***** Text extract
Shen Jong-chin (; born 1951) is a Taiwanese politician. He was the Vice Premier of Taiwan since 19 June 2020 to 30 January 2023.

Education
Shen obtained his bachelor's degree in electrical engineering from Provincial Taipei Institute of Technology and master's degree in commerce automation and management from National Taipei University of Technology.

Political career
Shen led the Export Processing Zone Administration prior to heading the Industrial Development Bureau in 2012, succeeding Woody Duh. Shen became vice minister of economic affairs in 2014, again replacing Duh. He took office as deputy minister of economic affairs on 20 May 2016, with the Lin Chuan cabinet. He served as acting minister following the resignation of Lee Chih-kung in August 2017, and was retained by premier Lai Ching-te.
**********
Given request 1:
Rewrite every line of the rows below, replacing "common name" with "vernacular name" and leaving everything else as it is. Leave the pictures out.
***** Exercise input
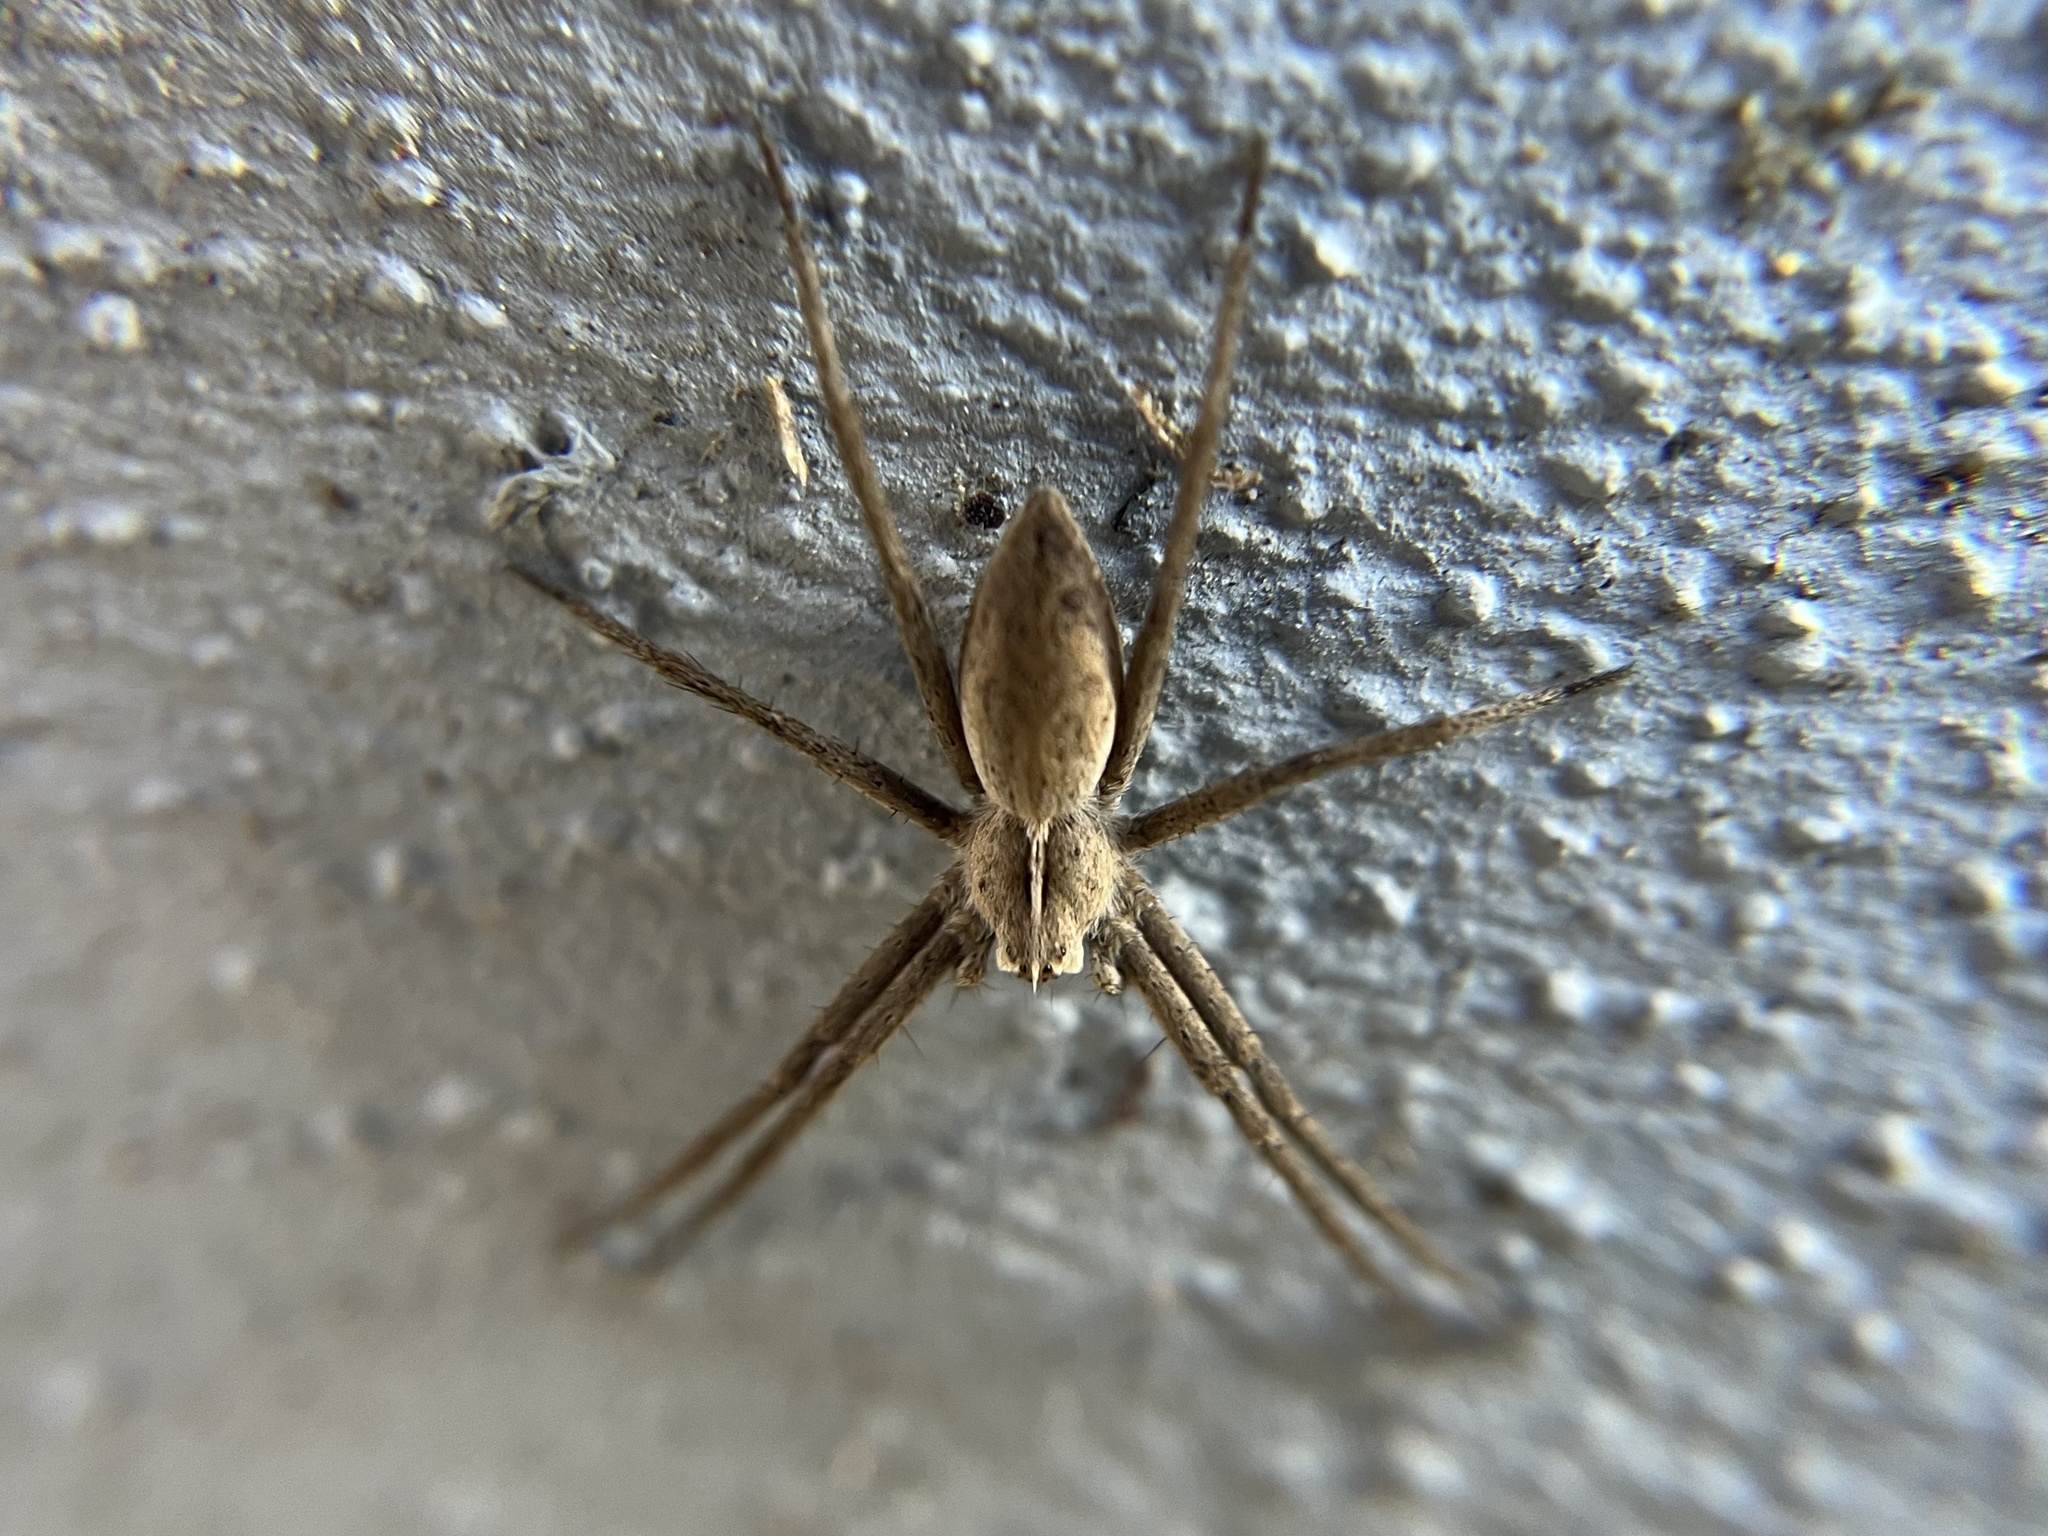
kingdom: Animalia
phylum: Arthropoda
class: Arachnida
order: Araneae
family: Pisauridae
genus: Pisaura
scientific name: Pisaura mirabilis
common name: Tent spider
**********
Given request 2:
Answer these questions from the Shen Jong-chin biography.
(a) In what field did Shen earn his bachelor's degree?
(b) Whom did Shen succeed as head of the Industrial Development Bureau in 2012?
(c) On what date did Shen take office as deputy minister of economic affairs?

Reply 1:
kingdom: Animalia
phylum: Arthropoda
class: Arachnida
order: Araneae
family: Pisauridae
genus: Pisaura
scientific name: Pisaura mirabilis
vernacular name: Tent spider

Reply 2:
(a) Electrical engineering
(b) Woody Duh
(c) 20 May 2016